Now it looms like a cliff, projecting suddenly above them, too high to see. It’s like a black egg with an opening in the front—it sweeps toward them, as oblivious to them as a passing god, but the men are suddenly quailing and dizzy. They vomit, collapse clutching their chests and abdomens. Blood drips from their skin, smears their teeth as the gums burst, and they die under the influence of that black ship’s mere proximity. In its wake, boats full of corpses chug on into the fog until their boilers grow cold, sails fall in tatters. In the distance, the black dome is already far away, majestically descending the staircase of the horizon and shrouded in the fog it has worn a thousand years, patrolling for a navy now all at the bottom of the ocean.

I see the opening in the front of the egg, or the dome, from the inside. I take a spidery path across bare colorless soil, framed in dead trees, under the hood.

Now the floor bends upwards in a vast impetuous sweep. Gazing up, I trace its contour to where it eventually joins the curve of the dome at a right angle, and then off to the right, where it folds out to form a partial, tapering cylinder. Even the roughest reckoning tells me this is in the middle of what must be the rear wall of the domed area, opposite the opening.

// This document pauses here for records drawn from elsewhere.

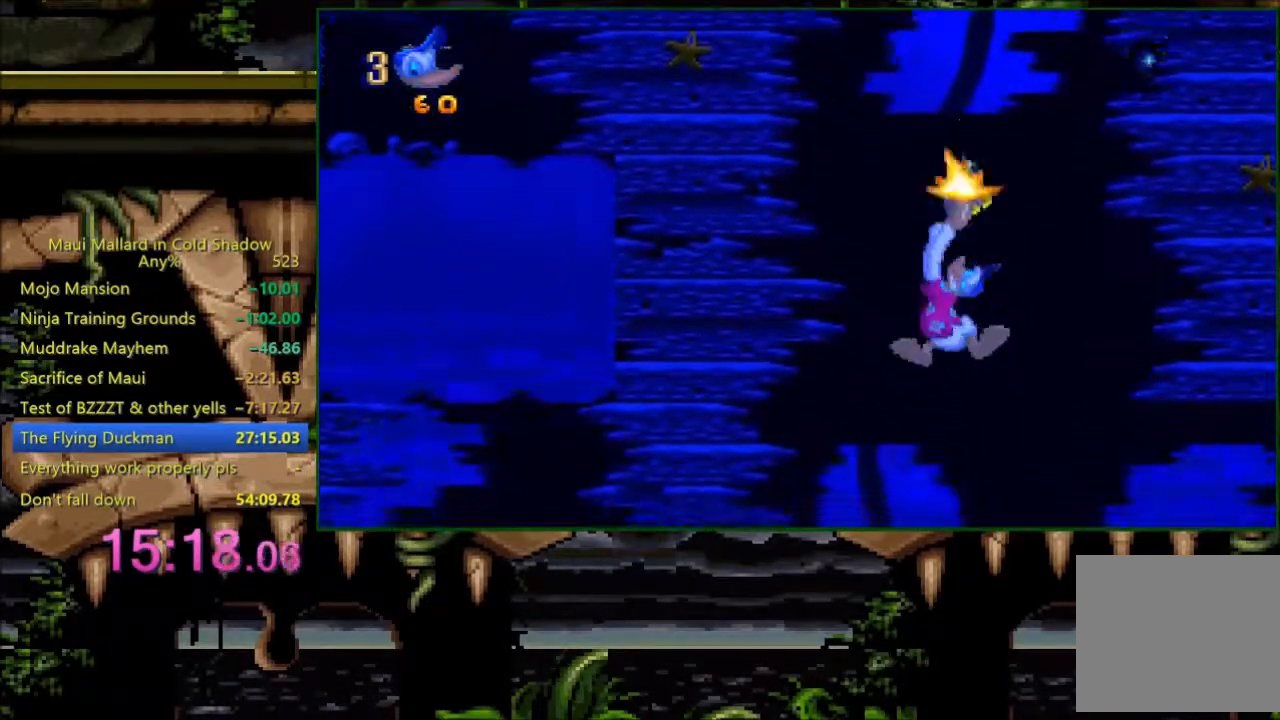
{"buttons": ["X", "DPAD_LEFT"], "events": [[483, "DPAD_LEFT", "down"], [500, "DPAD_UP", "up"]]}
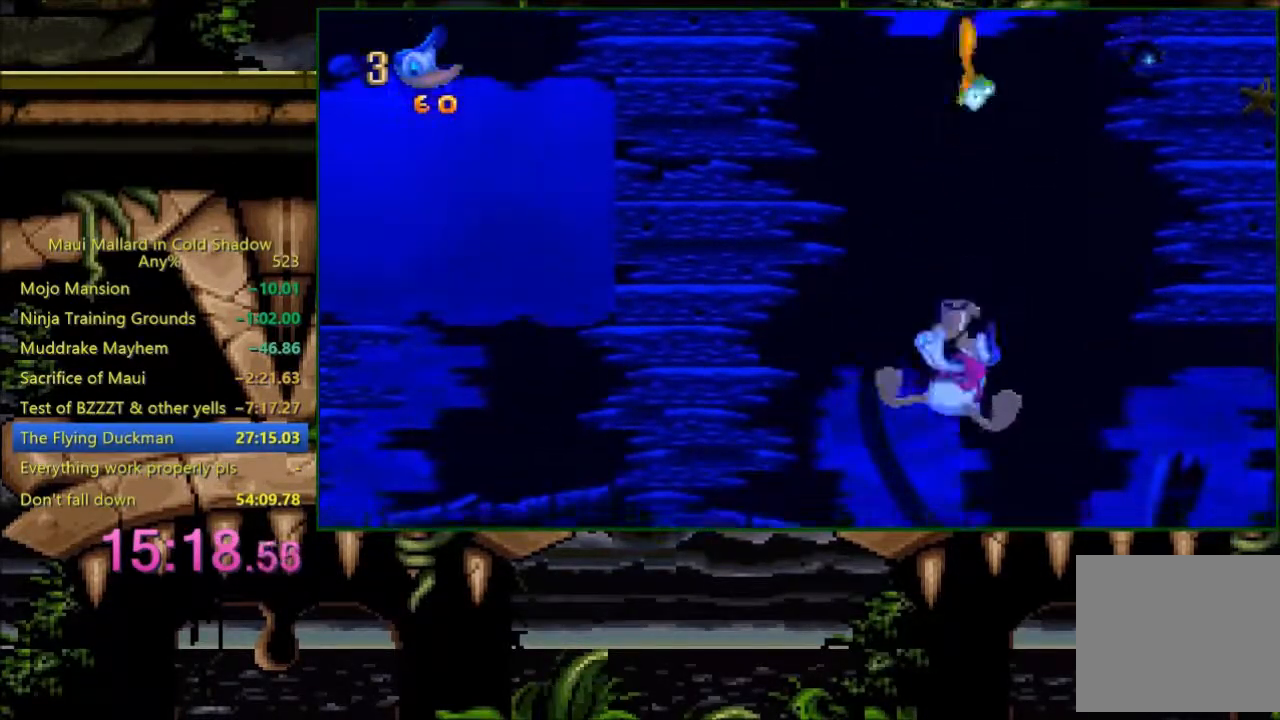
{"buttons": ["X", "DPAD_UP"]}
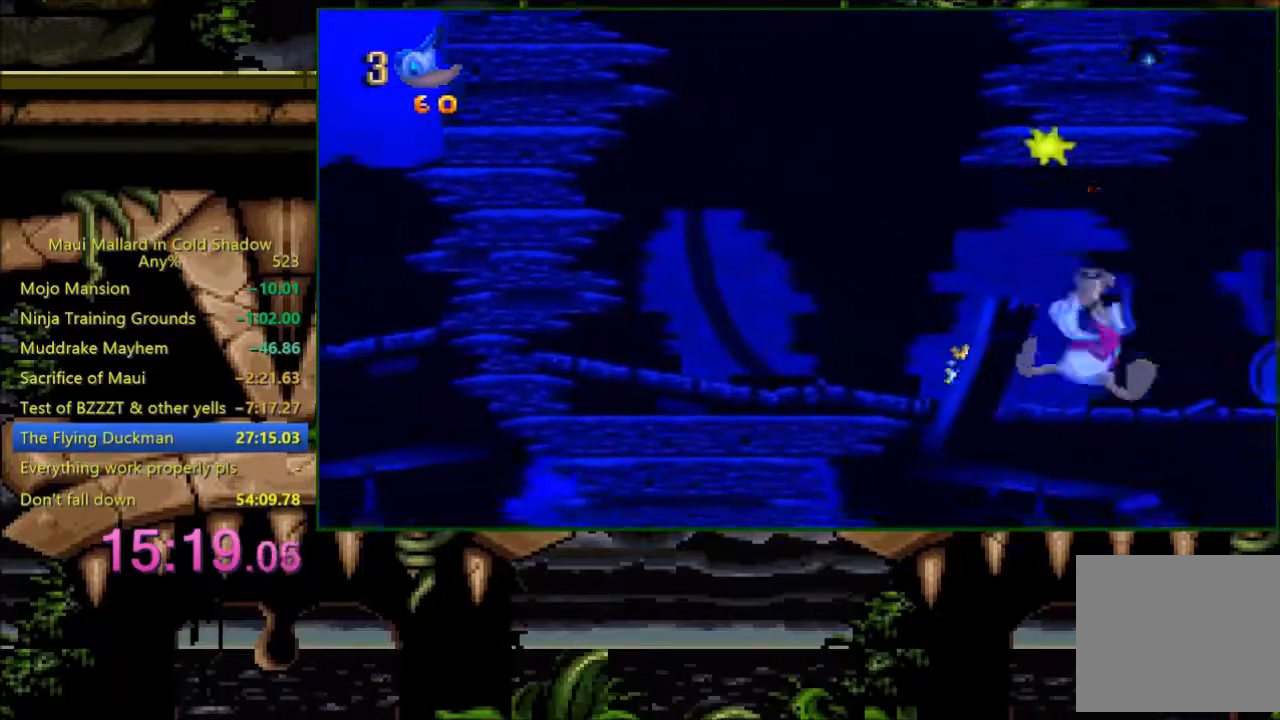
{"buttons": ["A"], "events": [[100, "DPAD_UP", "up"], [100, "X", "up"], [283, "A", "down"]]}
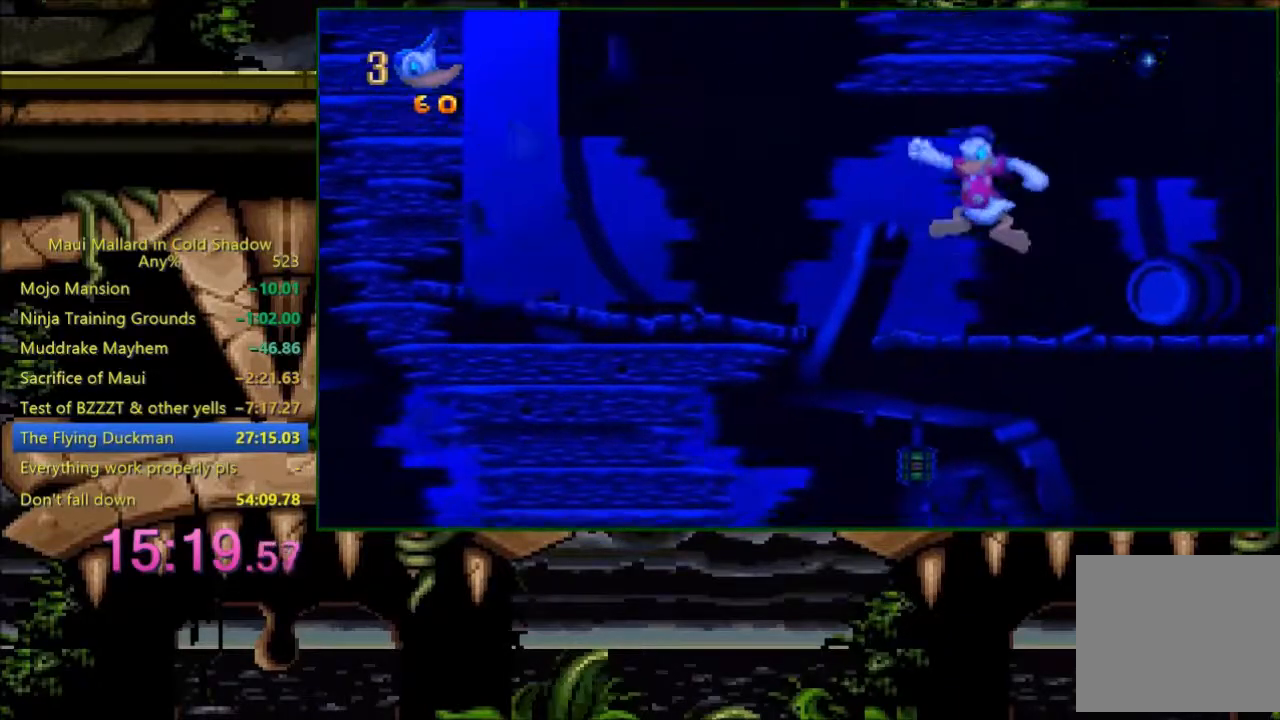
{"buttons": ["X", "DPAD_UP"], "events": [[33, "X", "down"], [100, "X", "up"], [133, "A", "up"], [283, "DPAD_UP", "down"], [383, "X", "down"]]}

I go into the wall. There’s an incongruously intimate, round atrium in here, bare floors dusted with fine sand. Nothing to see but the same gritty, charcoal-colored metal. It has an earthy, metal smell. Unusual for a dream, to experience smells.

Climbing a spiral ramp, I can soon look out through square windows cut into the metal at the white window, which shines like a beacon up there. The switchbacks get shorter, the lower sill creeps up into my view, and I am able to peer in. My eyes are stabbed by the light. I wince and rub at them, blinking tears, so that my face begins to ache almost at once with the effort of seeing in through the glass.

Beyond is a bare, square apartment with a vaulted ceiling, crawling with transparent, glassy fires. Nearly everything blazes with an intense white brilliance that scrambles. The ceiling is streaked—it’s streaking, it’s a band of metal in continuous motion, every now and then a black gap appears in it, drifting back from above the window to the rear of the chamber, and from the gap a jet of gas escapes, scatters the fires and batters them into the extremities of the room. The fires scurry aside like rats.

There is a table immediately before the window; the table has a dark glass upon it, teeming with small, many-colored points and streaks of light.

Behind the table, the captain is sitting, and those cold, clear silver fires fitfully ensleeve his entranced form, seep and play in a trembling film across his skin.

He is naked, with long heavy white limbs. His massive body sits, like a sack of grain, on a marble cenotaph. His broad head looms forward over the glass, watching it intently, without the slightest downward inclination. The eyes have no irises, and the small, shockingly black pupils are craned down at the panels below his hands, which rest weightily on the silver. His features are pronounced, a long wide nose with flaring nostrils, strange lips, a strong chin, and buckling brow furrowed with muscles. His hair ripples back from it like peaks of white flame, down to where his feet are indifferently disposed on the floor. The glare seems to shine through him; his colorless skin seems tenuously thin, and his bleached muscle, wanly shadowed with a lace of veins and arteries, looks like parboiled horse meat. The regular pulsation of his blood is visible, and seems to coincide exactly with the light in the glass.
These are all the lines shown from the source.